• Task description:
Exactly the lines from the opening of the records through the line containing "(730, 420) none" should be copied, with both included.

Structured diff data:
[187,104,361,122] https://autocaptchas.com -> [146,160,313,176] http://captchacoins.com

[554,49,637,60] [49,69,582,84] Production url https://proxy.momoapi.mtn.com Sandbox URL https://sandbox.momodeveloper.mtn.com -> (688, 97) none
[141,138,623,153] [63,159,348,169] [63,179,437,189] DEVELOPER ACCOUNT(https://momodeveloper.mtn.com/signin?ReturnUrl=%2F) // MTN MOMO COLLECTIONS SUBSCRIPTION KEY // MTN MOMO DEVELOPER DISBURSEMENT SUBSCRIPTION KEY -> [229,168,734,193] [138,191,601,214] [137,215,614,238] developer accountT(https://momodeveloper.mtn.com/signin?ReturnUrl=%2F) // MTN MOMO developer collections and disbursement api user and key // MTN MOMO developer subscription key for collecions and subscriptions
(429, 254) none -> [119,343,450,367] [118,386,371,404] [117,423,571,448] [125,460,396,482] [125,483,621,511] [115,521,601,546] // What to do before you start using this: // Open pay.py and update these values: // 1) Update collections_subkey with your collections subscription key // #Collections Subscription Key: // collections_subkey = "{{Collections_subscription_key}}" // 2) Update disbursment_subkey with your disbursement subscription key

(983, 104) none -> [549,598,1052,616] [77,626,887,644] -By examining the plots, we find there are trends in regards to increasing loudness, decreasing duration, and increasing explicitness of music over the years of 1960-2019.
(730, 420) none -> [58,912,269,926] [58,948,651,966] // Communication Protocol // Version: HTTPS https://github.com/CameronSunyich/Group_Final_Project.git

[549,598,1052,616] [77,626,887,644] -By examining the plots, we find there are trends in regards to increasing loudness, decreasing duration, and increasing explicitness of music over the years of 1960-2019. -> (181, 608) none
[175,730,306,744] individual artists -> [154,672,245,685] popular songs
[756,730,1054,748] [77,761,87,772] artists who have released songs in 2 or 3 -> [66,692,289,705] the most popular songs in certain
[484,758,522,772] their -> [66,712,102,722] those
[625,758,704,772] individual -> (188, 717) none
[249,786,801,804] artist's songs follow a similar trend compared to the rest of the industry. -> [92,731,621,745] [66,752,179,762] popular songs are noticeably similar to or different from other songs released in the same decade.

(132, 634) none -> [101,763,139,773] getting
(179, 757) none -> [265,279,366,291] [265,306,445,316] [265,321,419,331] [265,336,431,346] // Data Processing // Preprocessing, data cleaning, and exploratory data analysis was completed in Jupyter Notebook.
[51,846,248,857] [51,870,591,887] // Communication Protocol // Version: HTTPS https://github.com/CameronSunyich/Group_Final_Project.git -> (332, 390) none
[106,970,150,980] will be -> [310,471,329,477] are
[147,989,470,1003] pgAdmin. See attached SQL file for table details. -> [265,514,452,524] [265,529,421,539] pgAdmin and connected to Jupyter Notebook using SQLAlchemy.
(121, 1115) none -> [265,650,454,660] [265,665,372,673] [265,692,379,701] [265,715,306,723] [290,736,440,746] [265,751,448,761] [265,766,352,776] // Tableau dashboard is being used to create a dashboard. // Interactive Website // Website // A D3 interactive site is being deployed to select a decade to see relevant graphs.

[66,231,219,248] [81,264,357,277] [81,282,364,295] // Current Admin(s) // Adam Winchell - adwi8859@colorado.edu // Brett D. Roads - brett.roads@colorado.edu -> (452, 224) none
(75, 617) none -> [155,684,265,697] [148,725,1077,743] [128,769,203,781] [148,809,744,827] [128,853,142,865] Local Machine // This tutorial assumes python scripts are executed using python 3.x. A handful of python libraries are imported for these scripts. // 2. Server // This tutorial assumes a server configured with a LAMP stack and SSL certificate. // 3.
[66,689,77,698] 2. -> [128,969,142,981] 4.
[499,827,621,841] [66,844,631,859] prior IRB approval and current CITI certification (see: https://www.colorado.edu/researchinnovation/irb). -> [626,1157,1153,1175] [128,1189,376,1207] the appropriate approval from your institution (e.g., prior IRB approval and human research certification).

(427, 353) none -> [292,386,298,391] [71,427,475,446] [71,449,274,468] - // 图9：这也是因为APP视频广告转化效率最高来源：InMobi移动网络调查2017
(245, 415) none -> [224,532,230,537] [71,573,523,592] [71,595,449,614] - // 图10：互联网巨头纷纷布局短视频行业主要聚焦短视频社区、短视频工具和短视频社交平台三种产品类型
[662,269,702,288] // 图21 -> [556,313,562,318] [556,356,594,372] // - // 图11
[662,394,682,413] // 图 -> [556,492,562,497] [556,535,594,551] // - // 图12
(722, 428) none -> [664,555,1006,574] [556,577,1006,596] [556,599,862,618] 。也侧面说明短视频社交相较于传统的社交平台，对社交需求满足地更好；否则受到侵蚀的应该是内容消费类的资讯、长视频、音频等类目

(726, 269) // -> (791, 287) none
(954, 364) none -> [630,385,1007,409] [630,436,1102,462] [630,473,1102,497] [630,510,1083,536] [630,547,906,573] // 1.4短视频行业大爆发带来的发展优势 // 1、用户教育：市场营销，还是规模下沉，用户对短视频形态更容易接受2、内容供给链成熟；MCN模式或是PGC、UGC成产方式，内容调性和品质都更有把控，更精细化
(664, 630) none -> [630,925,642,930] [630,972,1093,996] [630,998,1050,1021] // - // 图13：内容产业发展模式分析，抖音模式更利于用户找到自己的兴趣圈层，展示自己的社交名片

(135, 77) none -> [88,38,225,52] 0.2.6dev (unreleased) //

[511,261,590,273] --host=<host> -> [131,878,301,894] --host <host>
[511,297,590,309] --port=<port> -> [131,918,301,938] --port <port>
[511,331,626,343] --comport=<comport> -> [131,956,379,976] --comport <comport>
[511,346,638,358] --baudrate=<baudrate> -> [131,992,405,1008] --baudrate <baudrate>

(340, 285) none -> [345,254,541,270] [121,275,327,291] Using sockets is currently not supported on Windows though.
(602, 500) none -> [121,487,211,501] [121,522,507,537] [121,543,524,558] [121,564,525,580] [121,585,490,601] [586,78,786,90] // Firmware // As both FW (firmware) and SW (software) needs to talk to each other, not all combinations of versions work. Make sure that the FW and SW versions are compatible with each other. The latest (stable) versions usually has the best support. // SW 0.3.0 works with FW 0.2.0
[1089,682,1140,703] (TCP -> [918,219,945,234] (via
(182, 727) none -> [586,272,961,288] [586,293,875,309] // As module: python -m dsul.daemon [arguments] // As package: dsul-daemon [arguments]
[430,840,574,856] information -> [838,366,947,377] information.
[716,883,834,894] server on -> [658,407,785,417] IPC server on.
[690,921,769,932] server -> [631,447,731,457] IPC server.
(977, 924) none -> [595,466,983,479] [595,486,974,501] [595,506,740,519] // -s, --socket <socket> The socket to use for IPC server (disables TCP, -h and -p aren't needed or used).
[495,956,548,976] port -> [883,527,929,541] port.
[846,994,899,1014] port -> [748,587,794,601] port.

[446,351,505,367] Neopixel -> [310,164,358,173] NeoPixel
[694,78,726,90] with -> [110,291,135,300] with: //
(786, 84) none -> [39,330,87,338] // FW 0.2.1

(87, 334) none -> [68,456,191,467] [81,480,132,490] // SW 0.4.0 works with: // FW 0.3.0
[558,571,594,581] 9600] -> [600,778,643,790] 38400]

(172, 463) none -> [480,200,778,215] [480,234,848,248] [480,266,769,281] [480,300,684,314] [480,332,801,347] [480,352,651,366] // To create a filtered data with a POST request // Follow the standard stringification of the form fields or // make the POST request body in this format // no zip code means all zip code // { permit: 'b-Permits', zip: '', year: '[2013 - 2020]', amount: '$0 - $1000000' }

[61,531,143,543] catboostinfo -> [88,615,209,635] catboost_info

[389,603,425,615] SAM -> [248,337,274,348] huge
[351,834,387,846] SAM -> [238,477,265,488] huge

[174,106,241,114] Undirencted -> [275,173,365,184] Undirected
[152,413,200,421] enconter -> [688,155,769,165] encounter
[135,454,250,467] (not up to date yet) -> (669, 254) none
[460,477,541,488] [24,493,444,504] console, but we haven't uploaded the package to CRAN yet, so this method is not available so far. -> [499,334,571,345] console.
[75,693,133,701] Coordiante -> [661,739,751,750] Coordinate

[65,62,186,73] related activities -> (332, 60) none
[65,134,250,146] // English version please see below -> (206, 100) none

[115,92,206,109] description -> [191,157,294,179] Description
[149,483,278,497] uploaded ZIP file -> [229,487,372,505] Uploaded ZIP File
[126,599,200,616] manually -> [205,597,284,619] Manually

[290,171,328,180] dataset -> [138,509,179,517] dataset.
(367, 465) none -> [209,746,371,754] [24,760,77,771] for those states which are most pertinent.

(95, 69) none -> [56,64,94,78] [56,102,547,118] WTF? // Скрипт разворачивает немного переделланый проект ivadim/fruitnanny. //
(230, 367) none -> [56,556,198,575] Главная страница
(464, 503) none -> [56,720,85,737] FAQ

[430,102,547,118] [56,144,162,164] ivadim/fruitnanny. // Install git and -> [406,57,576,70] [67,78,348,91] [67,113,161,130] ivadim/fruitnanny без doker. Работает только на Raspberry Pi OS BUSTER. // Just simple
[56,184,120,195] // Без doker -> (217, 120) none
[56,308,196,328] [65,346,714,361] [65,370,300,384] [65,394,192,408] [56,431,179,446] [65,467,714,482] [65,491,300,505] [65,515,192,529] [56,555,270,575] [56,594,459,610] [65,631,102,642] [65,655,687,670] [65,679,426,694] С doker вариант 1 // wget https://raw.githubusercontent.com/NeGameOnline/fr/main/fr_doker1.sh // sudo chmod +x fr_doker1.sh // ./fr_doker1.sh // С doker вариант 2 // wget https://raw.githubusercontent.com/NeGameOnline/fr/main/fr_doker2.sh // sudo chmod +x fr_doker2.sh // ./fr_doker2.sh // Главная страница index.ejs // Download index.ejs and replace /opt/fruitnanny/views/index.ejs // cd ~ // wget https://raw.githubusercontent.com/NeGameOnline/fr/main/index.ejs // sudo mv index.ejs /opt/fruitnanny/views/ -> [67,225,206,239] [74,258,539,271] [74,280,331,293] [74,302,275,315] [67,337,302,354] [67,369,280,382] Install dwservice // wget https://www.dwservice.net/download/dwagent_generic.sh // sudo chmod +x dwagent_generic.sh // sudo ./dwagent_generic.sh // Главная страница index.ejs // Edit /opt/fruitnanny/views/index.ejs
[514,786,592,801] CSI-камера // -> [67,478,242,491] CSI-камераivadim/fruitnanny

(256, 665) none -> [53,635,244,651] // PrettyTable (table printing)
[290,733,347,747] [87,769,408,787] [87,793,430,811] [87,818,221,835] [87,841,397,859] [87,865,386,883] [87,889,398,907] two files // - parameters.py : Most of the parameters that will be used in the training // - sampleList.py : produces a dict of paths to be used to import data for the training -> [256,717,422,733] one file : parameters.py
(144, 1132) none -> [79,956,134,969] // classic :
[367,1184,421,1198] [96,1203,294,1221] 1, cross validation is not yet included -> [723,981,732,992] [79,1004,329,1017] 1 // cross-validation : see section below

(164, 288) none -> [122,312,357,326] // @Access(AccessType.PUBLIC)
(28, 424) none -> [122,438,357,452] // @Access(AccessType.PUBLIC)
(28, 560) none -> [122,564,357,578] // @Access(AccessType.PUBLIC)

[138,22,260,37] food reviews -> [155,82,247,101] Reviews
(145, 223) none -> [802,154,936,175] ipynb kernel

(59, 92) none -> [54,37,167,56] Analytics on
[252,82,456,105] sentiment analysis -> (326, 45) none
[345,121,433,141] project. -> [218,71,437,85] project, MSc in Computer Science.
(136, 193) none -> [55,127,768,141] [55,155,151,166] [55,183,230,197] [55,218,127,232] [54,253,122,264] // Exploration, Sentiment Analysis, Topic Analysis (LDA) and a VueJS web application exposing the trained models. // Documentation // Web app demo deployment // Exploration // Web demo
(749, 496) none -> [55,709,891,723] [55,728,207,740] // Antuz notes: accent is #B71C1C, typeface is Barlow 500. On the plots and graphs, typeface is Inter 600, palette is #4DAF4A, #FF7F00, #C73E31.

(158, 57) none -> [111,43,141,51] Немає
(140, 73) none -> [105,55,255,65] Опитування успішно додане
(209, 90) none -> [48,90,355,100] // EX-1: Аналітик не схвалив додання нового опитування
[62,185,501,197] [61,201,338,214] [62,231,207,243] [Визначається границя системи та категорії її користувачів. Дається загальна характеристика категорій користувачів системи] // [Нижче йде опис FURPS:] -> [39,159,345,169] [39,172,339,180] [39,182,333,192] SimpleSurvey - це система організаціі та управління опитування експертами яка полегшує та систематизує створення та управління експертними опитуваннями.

• Response to this task:
[187,104,361,122] https://autocaptchas.com -> [146,160,313,176] http://captchacoins.com

[554,49,637,60] [49,69,582,84] Production url https://proxy.momoapi.mtn.com Sandbox URL https://sandbox.momodeveloper.mtn.com -> (688, 97) none
[141,138,623,153] [63,159,348,169] [63,179,437,189] DEVELOPER ACCOUNT(https://momodeveloper.mtn.com/signin?ReturnUrl=%2F) // MTN MOMO COLLECTIONS SUBSCRIPTION KEY // MTN MOMO DEVELOPER DISBURSEMENT SUBSCRIPTION KEY -> [229,168,734,193] [138,191,601,214] [137,215,614,238] developer accountT(https://momodeveloper.mtn.com/signin?ReturnUrl=%2F) // MTN MOMO developer collections and disbursement api user and key // MTN MOMO developer subscription key for collecions and subscriptions
(429, 254) none -> [119,343,450,367] [118,386,371,404] [117,423,571,448] [125,460,396,482] [125,483,621,511] [115,521,601,546] // What to do before you start using this: // Open pay.py and update these values: // 1) Update collections_subkey with your collections subscription key // #Collections Subscription Key: // collections_subkey = "{{Collections_subscription_key}}" // 2) Update disbursment_subkey with your disbursement subscription key

(983, 104) none -> [549,598,1052,616] [77,626,887,644] -By examining the plots, we find there are trends in regards to increasing loudness, decreasing duration, and increasing explicitness of music over the years of 1960-2019.
(730, 420) none -> [58,912,269,926] [58,948,651,966] // Communication Protocol // Version: HTTPS https://github.com/CameronSunyich/Group_Final_Project.git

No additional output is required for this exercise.